Answer:Given function $f(z)=r^3 cosp \theta+ir^psin3 \theta.$ Comparing it with the standard complex function $f(z)=u+iv.$

Here, $u=r^3cosp \theta, v=r^psin3 \theta.$

If the function is analytic, it should satisfy Cauchy-Reimann equation, i.e.,

 $\dfrac{\partial u}{\partial r}=\dfrac{1}{r}\dfrac{\partial v}{\partial \theta}$.................(1)

$\dfrac{\partial u}{\partial \theta}=-r\dfrac{\partial v}{\partial r}$..................(2)

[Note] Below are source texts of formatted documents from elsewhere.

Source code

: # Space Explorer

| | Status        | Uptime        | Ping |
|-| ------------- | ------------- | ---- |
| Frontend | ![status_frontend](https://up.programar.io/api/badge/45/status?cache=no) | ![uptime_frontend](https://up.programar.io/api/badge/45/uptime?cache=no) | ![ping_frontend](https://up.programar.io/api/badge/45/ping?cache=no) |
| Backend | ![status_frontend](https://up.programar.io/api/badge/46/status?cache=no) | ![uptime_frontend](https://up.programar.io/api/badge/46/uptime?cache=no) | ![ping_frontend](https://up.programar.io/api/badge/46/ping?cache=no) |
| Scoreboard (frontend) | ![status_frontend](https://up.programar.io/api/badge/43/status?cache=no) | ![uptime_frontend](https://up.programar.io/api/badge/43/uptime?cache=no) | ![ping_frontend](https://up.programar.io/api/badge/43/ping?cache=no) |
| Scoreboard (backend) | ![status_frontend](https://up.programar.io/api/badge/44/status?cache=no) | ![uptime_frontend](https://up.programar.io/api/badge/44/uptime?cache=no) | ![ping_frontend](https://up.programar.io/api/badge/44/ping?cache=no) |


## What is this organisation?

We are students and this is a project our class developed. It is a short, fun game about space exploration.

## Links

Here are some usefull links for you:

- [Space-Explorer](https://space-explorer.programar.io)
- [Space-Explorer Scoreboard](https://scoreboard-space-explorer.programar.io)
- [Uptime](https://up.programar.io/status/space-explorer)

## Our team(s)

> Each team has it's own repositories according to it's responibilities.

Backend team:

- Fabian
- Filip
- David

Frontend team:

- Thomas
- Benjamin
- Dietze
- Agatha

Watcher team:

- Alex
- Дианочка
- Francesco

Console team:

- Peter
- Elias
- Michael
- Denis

Now from (1), $3r^2cosp \theta= \dfrac{3}{r}r^p cos 3 \theta$ or, $3r^2cosp \theta= 3r^{p-1} cos 3 \theta \Rightarrow p=3 (\because r^2 =r^{p-1} \Rightarrow p-1=2 \Rightarrow p=3 , cos p \theta =cos 3 \theta \Rightarrow p=3)$

From (2), $-r^3 p sinp \theta=-rp r^{p-1}sin 3 \theta$ or $r^2sinp \theta=r^{p-1}sin 3 \theta$ $\Rightarrow p=3 (\because r^2=r^{p-1} \Rightarrow p=3, sin p \theta= sin 3 \theta \Rightarrow p=3)$

Thus $p=3.$                                  Answer.